Increasing numbers of working poor in post-crisis Europe
In-work poverty in the EU examines what it means for workers to be poor in the 21st century and looks at the ramifications of poverty for workers. Being among the working poor is associated with various social problems, including lower levels of subjective and mental well-being, problems with accommodation and living environment, poor relationships, and feelings of social exclusion.
The report builds on mounting evidence to show that in-work poverty represents a significant challenge for Europe, particularly in the context of the post-crisis labour market. Not only has the number of workers at risk of poverty in Europe increased in many Member States between 2007 and 2014, there is also a strong connection between contract types and in-work poverty: just 5% of full-time workers qualified as working poor, whereas 29% of involuntary part-time workers were working poor and 25% of self-employed workers without employees were working poor. It is important that these workers have the same rights and access to social protection that are accorded to workers with standard contracts.
The report found that while an adequate minimum wage is a core pillar of any model of social protection for the working poor, increased attention should be paid to minimum household income to reflect more accurately the situation of many of the working poor.
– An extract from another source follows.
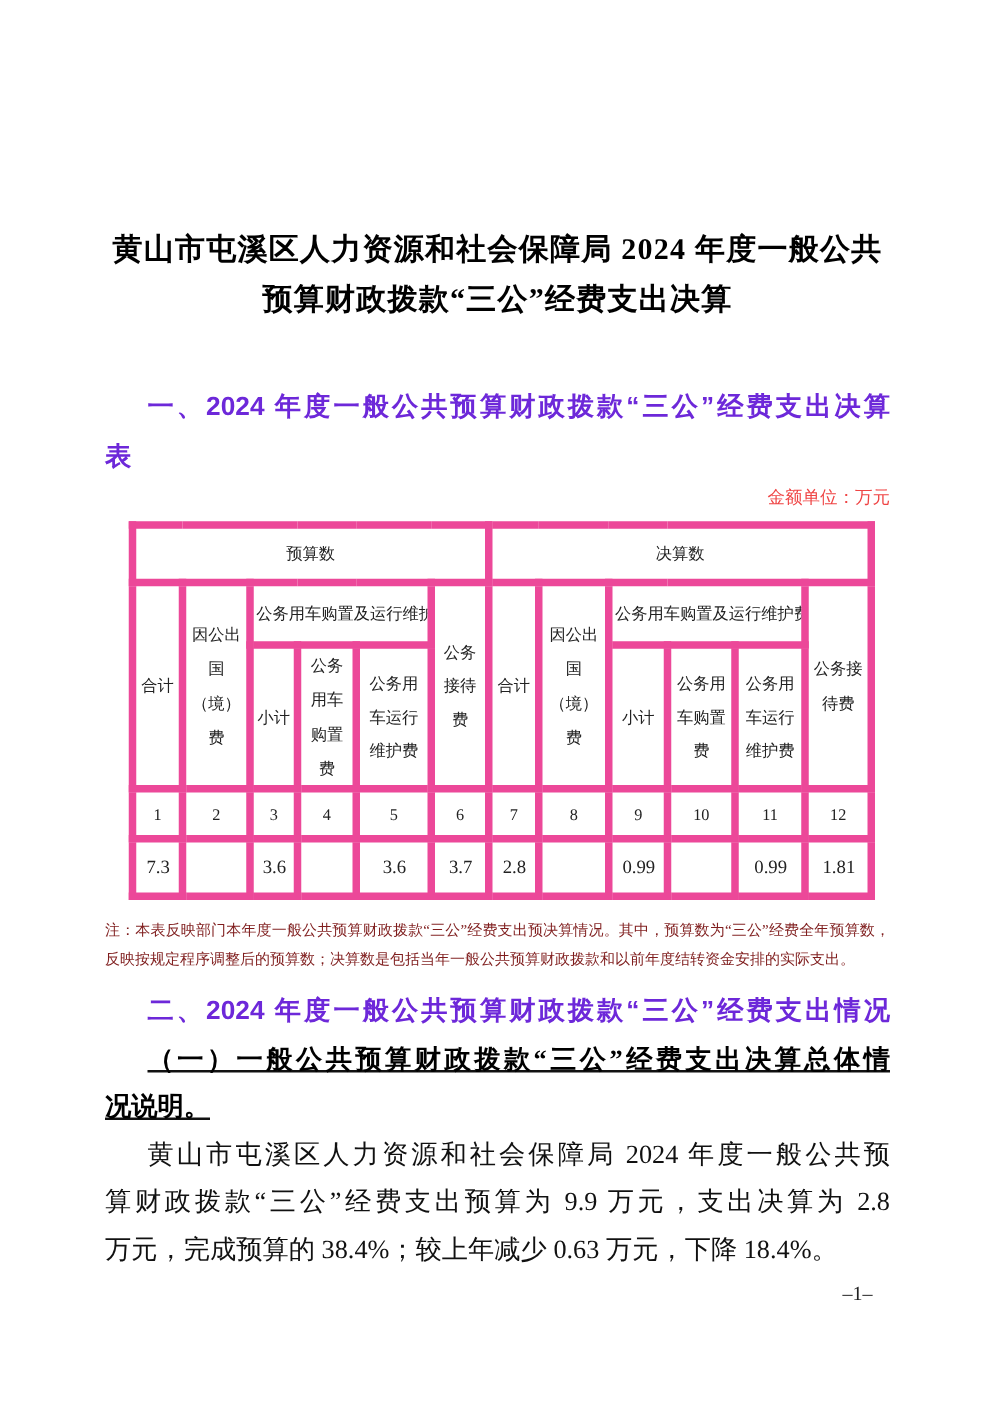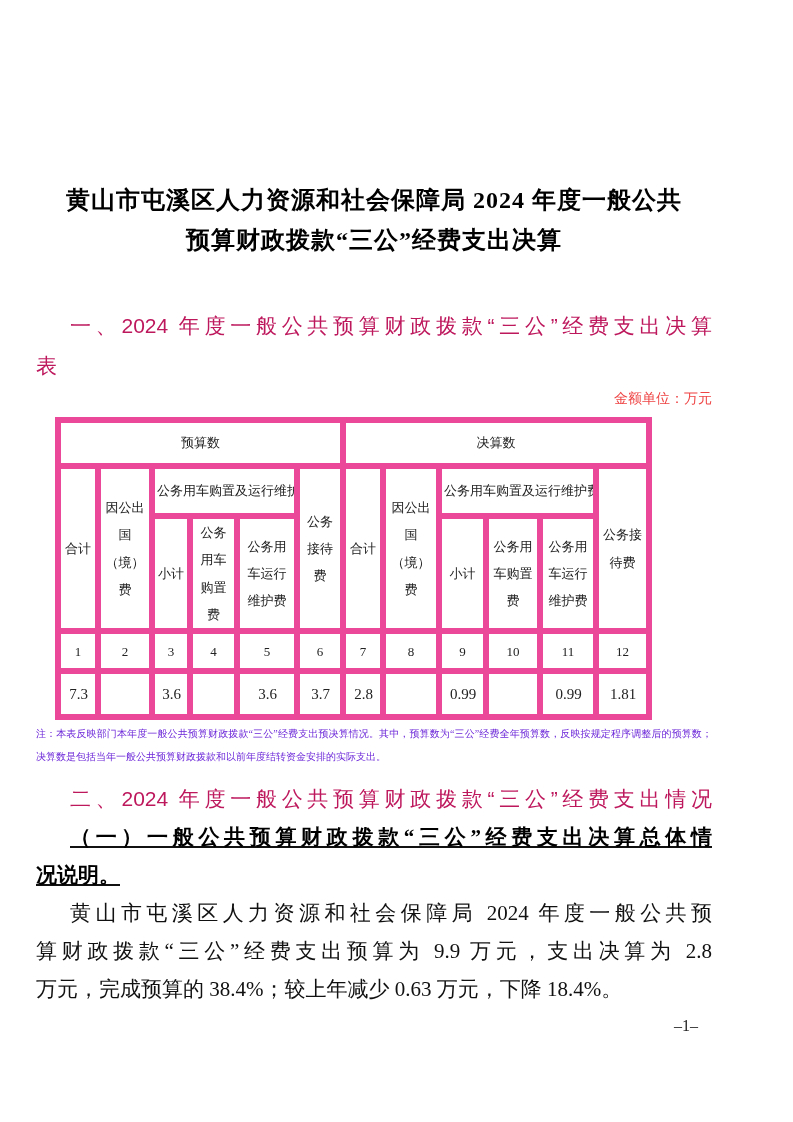"黄山市屯溪区人力资源和社会保障局 2024 年度一般公共" #page { padding: 0 81px 0 36px -> 0 81px 0 84px }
Considering the risks that temporary workers face during spells of unemployment, measures are needed to facilitate transitions between jobs and to provide financial support while workers are in this position.
Finally, the report identifies the need to provide indirect help to raise the living standards of vulnerable workers; this requires a better understanding of the effectiveness of different kinds of indirect measures on the levels and impact of in-work poverty, as well as a concerted policy approach.